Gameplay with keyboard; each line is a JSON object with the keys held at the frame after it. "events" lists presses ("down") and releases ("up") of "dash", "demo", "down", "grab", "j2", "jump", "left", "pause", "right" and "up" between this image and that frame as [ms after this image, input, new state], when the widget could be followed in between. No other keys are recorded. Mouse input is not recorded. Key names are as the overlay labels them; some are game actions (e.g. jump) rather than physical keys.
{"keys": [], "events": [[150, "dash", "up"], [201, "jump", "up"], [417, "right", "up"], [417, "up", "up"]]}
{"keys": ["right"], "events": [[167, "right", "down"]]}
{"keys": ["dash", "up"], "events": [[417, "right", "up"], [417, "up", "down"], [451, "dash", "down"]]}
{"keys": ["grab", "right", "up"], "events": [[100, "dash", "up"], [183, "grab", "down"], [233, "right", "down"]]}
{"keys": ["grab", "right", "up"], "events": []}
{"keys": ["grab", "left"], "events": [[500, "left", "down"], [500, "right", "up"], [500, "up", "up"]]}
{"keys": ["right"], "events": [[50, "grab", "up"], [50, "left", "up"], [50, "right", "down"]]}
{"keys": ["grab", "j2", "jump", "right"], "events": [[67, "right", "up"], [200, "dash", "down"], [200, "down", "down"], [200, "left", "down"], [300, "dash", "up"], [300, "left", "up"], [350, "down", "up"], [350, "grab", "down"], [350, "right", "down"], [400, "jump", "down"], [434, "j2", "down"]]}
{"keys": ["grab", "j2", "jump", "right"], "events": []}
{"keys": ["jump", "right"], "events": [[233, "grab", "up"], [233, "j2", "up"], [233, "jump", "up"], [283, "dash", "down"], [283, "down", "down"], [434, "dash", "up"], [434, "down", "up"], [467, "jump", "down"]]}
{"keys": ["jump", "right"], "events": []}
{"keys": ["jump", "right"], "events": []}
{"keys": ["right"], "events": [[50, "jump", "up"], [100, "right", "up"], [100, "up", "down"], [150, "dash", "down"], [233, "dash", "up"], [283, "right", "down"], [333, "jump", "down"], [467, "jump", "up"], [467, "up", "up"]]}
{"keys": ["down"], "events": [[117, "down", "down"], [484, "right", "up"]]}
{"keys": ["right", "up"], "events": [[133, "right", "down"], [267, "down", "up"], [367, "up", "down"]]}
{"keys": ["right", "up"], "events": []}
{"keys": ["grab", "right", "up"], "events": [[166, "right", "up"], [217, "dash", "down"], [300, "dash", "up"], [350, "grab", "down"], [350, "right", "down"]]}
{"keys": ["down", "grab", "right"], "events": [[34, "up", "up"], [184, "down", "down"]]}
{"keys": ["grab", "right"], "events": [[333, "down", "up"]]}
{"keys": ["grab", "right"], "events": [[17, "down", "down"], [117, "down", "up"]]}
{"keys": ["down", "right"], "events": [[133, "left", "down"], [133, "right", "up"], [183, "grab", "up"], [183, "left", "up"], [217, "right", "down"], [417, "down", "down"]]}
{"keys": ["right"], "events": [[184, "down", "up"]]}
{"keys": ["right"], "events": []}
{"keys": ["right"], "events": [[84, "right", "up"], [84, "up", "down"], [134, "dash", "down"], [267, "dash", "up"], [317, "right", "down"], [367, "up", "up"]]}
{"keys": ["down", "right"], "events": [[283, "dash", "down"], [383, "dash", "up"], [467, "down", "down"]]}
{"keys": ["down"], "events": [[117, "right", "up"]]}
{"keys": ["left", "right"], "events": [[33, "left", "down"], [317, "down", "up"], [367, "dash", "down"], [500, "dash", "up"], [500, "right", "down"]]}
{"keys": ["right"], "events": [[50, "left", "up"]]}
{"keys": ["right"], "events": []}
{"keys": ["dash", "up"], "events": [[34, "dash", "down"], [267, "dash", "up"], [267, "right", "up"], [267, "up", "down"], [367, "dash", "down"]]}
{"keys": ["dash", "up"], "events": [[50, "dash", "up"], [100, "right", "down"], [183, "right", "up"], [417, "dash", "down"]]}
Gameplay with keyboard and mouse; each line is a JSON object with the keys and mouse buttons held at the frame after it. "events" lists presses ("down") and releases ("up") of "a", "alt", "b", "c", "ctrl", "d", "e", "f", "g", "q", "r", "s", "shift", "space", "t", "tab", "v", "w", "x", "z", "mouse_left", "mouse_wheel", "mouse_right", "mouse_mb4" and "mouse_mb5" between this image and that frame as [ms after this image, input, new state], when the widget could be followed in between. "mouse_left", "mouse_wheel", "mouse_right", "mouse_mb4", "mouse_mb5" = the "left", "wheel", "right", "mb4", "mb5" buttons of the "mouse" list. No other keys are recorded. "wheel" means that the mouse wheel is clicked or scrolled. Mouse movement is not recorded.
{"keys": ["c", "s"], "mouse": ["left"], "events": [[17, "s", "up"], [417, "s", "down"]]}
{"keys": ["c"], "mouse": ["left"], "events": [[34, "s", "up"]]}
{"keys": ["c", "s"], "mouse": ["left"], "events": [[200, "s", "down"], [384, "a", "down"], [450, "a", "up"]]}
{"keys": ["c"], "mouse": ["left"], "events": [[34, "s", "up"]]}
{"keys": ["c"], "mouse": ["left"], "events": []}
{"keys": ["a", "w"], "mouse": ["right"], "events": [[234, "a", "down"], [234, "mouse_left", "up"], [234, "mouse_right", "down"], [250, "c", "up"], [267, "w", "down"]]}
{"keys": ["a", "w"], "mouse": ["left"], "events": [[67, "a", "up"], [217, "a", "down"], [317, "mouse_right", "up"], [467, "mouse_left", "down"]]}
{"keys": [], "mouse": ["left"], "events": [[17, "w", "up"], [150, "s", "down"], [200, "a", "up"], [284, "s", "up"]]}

- - -

» WHAT IS NEEDED:
Please return the records above exactly as they are written.

» TASK RESULT:
Gameplay with keyboard; each line is a JSON object with the keys held at the frame after it. "events" lists presses ("down") and releases ("up") of "dash", "demo", "down", "grab", "j2", "jump", "left", "pause", "right" and "up" between this image and that frame as [ms after this image, input, new state], when the widget could be followed in between. No other keys are recorded. Mouse input is not recorded. Key names are as the overlay labels them; some are game actions (e.g. jump) rather than physical keys.
{"keys": [], "events": [[150, "dash", "up"], [201, "jump", "up"], [417, "right", "up"], [417, "up", "up"]]}
{"keys": ["right"], "events": [[167, "right", "down"]]}
{"keys": ["dash", "up"], "events": [[417, "right", "up"], [417, "up", "down"], [451, "dash", "down"]]}
{"keys": ["grab", "right", "up"], "events": [[100, "dash", "up"], [183, "grab", "down"], [233, "right", "down"]]}
{"keys": ["grab", "right", "up"], "events": []}
{"keys": ["grab", "left"], "events": [[500, "left", "down"], [500, "right", "up"], [500, "up", "up"]]}
{"keys": ["right"], "events": [[50, "grab", "up"], [50, "left", "up"], [50, "right", "down"]]}
{"keys": ["grab", "j2", "jump", "right"], "events": [[67, "right", "up"], [200, "dash", "down"], [200, "down", "down"], [200, "left", "down"], [300, "dash", "up"], [300, "left", "up"], [350, "down", "up"], [350, "grab", "down"], [350, "right", "down"], [400, "jump", "down"], [434, "j2", "down"]]}
{"keys": ["grab", "j2", "jump", "right"], "events": []}
{"keys": ["jump", "right"], "events": [[233, "grab", "up"], [233, "j2", "up"], [233, "jump", "up"], [283, "dash", "down"], [283, "down", "down"], [434, "dash", "up"], [434, "down", "up"], [467, "jump", "down"]]}
{"keys": ["jump", "right"], "events": []}
{"keys": ["jump", "right"], "events": []}
{"keys": ["right"], "events": [[50, "jump", "up"], [100, "right", "up"], [100, "up", "down"], [150, "dash", "down"], [233, "dash", "up"], [283, "right", "down"], [333, "jump", "down"], [467, "jump", "up"], [467, "up", "up"]]}
{"keys": ["down"], "events": [[117, "down", "down"], [484, "right", "up"]]}
{"keys": ["right", "up"], "events": [[133, "right", "down"], [267, "down", "up"], [367, "up", "down"]]}
{"keys": ["right", "up"], "events": []}
{"keys": ["grab", "right", "up"], "events": [[166, "right", "up"], [217, "dash", "down"], [300, "dash", "up"], [350, "grab", "down"], [350, "right", "down"]]}
{"keys": ["down", "grab", "right"], "events": [[34, "up", "up"], [184, "down", "down"]]}
{"keys": ["grab", "right"], "events": [[333, "down", "up"]]}
{"keys": ["grab", "right"], "events": [[17, "down", "down"], [117, "down", "up"]]}
{"keys": ["down", "right"], "events": [[133, "left", "down"], [133, "right", "up"], [183, "grab", "up"], [183, "left", "up"], [217, "right", "down"], [417, "down", "down"]]}
{"keys": ["right"], "events": [[184, "down", "up"]]}
{"keys": ["right"], "events": []}
{"keys": ["right"], "events": [[84, "right", "up"], [84, "up", "down"], [134, "dash", "down"], [267, "dash", "up"], [317, "right", "down"], [367, "up", "up"]]}
{"keys": ["down", "right"], "events": [[283, "dash", "down"], [383, "dash", "up"], [467, "down", "down"]]}
{"keys": ["down"], "events": [[117, "right", "up"]]}
{"keys": ["left", "right"], "events": [[33, "left", "down"], [317, "down", "up"], [367, "dash", "down"], [500, "dash", "up"], [500, "right", "down"]]}
{"keys": ["right"], "events": [[50, "left", "up"]]}
{"keys": ["right"], "events": []}
{"keys": ["dash", "up"], "events": [[34, "dash", "down"], [267, "dash", "up"], [267, "right", "up"], [267, "up", "down"], [367, "dash", "down"]]}
{"keys": ["dash", "up"], "events": [[50, "dash", "up"], [100, "right", "down"], [183, "right", "up"], [417, "dash", "down"]]}
Gameplay with keyboard and mouse; each line is a JSON object with the keys and mouse buttons held at the frame after it. "events" lists presses ("down") and releases ("up") of "a", "alt", "b", "c", "ctrl", "d", "e", "f", "g", "q", "r", "s", "shift", "space", "t", "tab", "v", "w", "x", "z", "mouse_left", "mouse_wheel", "mouse_right", "mouse_mb4" and "mouse_mb5" between this image and that frame as [ms after this image, input, new state], when the widget could be followed in between. "mouse_left", "mouse_wheel", "mouse_right", "mouse_mb4", "mouse_mb5" = the "left", "wheel", "right", "mb4", "mb5" buttons of the "mouse" list. No other keys are recorded. "wheel" means that the mouse wheel is clicked or scrolled. Mouse movement is not recorded.
{"keys": ["c", "s"], "mouse": ["left"], "events": [[17, "s", "up"], [417, "s", "down"]]}
{"keys": ["c"], "mouse": ["left"], "events": [[34, "s", "up"]]}
{"keys": ["c", "s"], "mouse": ["left"], "events": [[200, "s", "down"], [384, "a", "down"], [450, "a", "up"]]}
{"keys": ["c"], "mouse": ["left"], "events": [[34, "s", "up"]]}
{"keys": ["c"], "mouse": ["left"], "events": []}
{"keys": ["a", "w"], "mouse": ["right"], "events": [[234, "a", "down"], [234, "mouse_left", "up"], [234, "mouse_right", "down"], [250, "c", "up"], [267, "w", "down"]]}
{"keys": ["a", "w"], "mouse": ["left"], "events": [[67, "a", "up"], [217, "a", "down"], [317, "mouse_right", "up"], [467, "mouse_left", "down"]]}
{"keys": [], "mouse": ["left"], "events": [[17, "w", "up"], [150, "s", "down"], [200, "a", "up"], [284, "s", "up"]]}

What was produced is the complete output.